[Document layout analysis data]
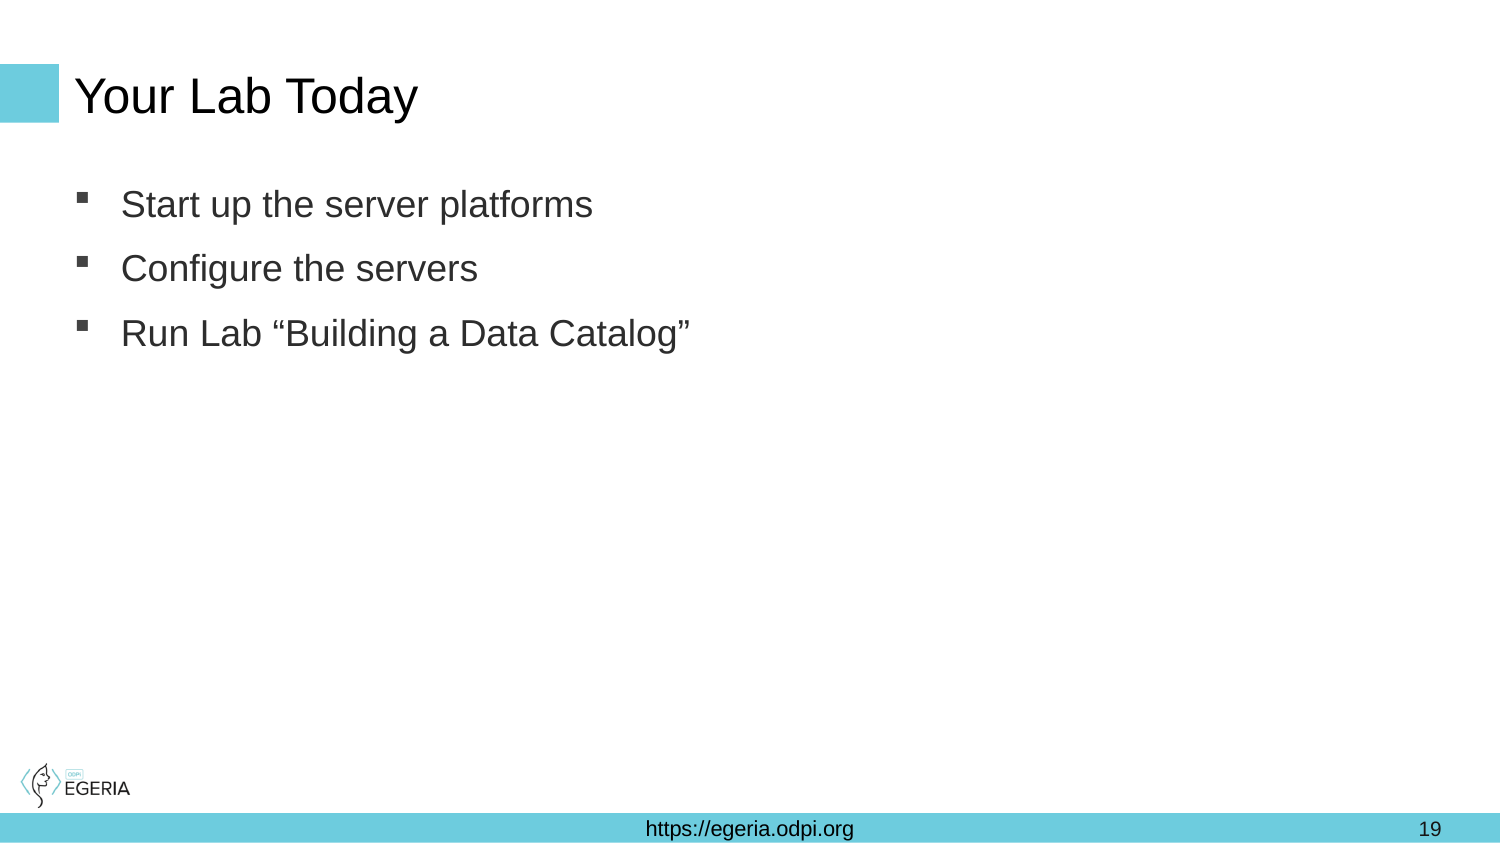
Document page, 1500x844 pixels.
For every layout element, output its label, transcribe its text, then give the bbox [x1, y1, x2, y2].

picture [13, 757, 136, 812]
slide_number 19 [1403, 813, 1494, 843]
title Your Lab Today [58, 46, 1449, 140]
list Start up the server platforms Configure the servers Run Lab “Building a Data Catalog” [58, 158, 1449, 750]
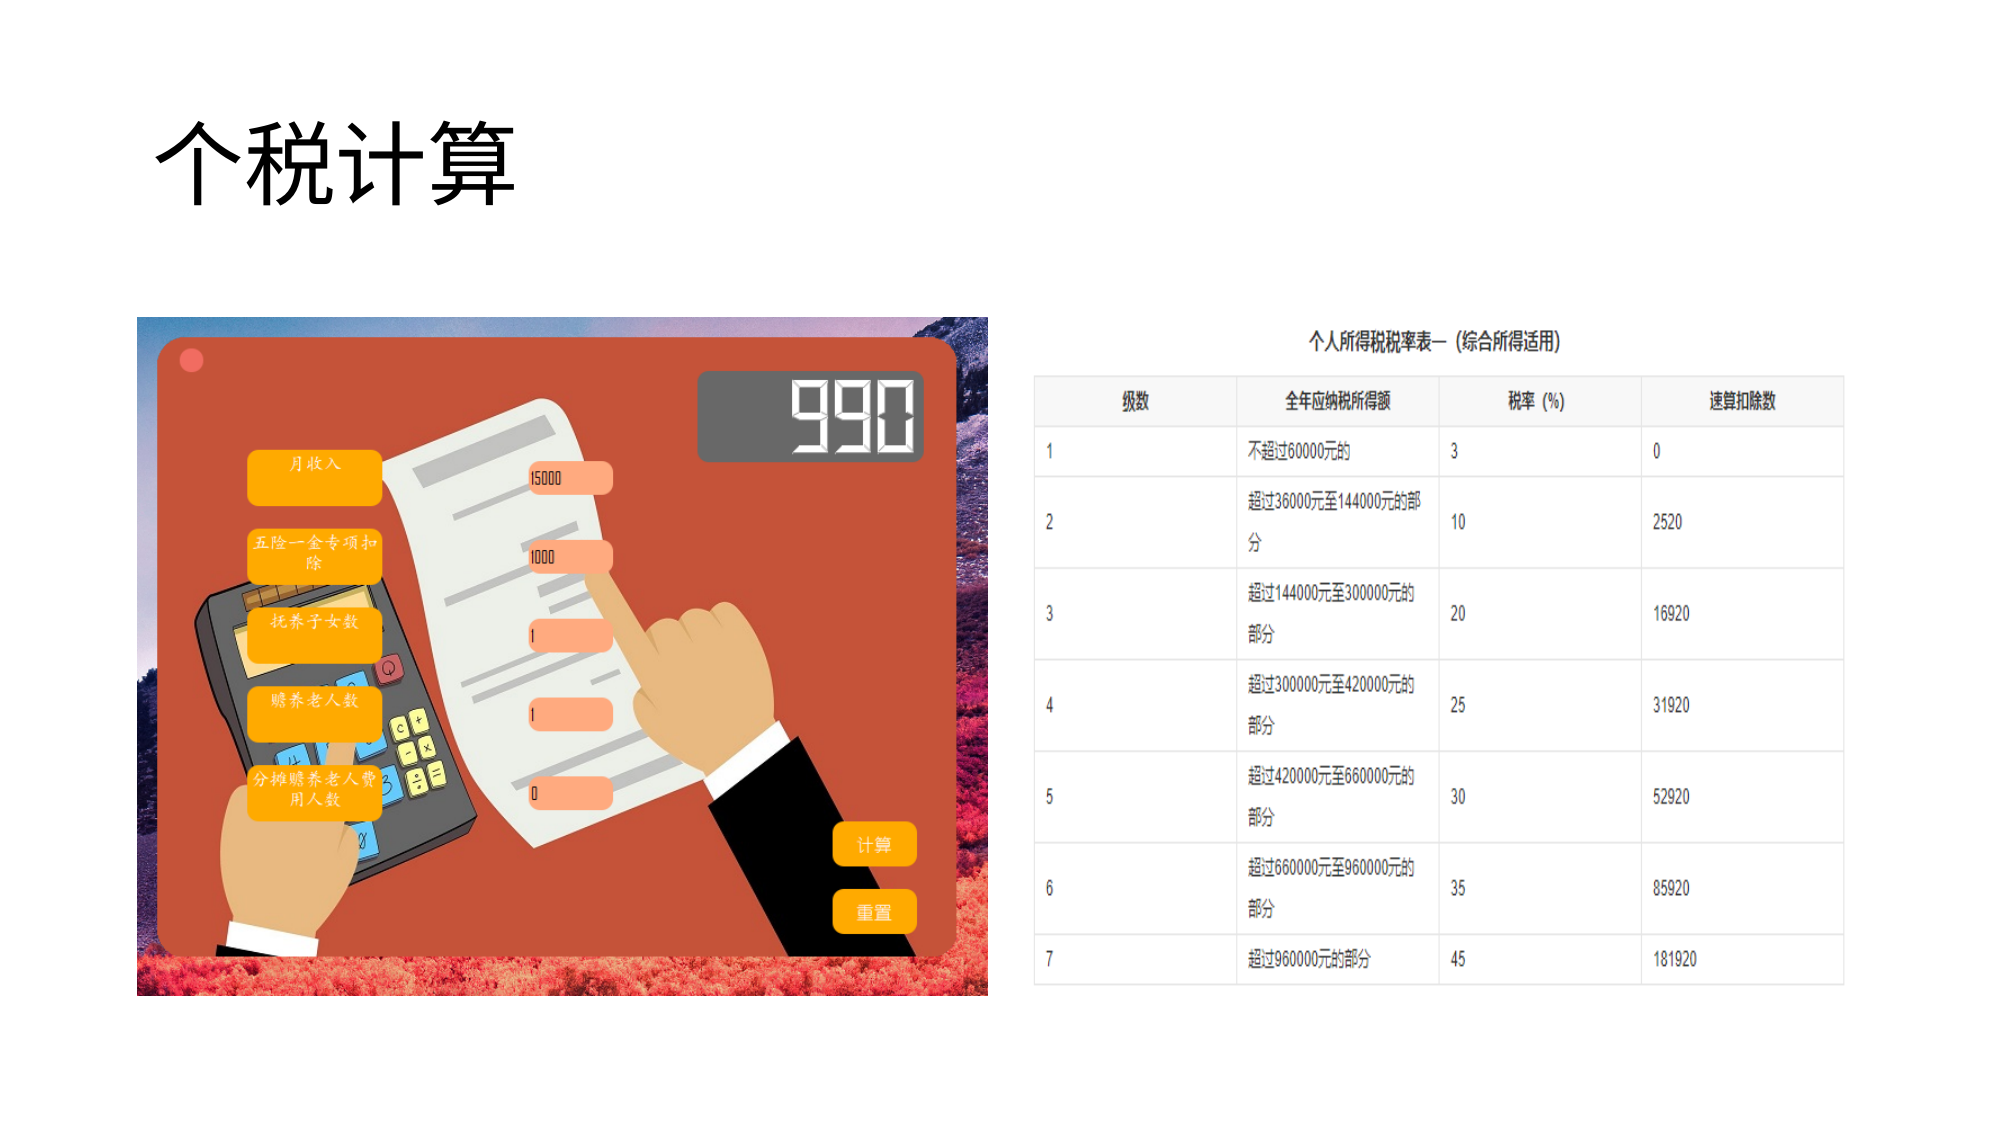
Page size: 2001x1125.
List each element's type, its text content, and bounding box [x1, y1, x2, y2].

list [137, 317, 988, 996]
title 个税计算 [137, 59, 1863, 278]
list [1012, 317, 1863, 996]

> [Exercise brief] Your answer is all of the records restated word for word, pictures excluded.

> [Solution]
Document page, 1500x844 pixels.
For every layout element, output its label, transcribe its text, then give the bbox [x1, y1, x2, y2].

picture [13, 757, 136, 812]
slide_number 19 [1403, 813, 1494, 843]
title Your Lab Today [58, 46, 1449, 140]
list Start up the server platforms Configure the servers Run Lab “Building a Data Catalog” [58, 158, 1449, 750]
Page size: 2001x1125.
List each element's type, its text content, and bounding box [x1, y1, x2, y2].

list [137, 317, 988, 996]
title 个税计算 [137, 59, 1863, 278]
list [1012, 317, 1863, 996]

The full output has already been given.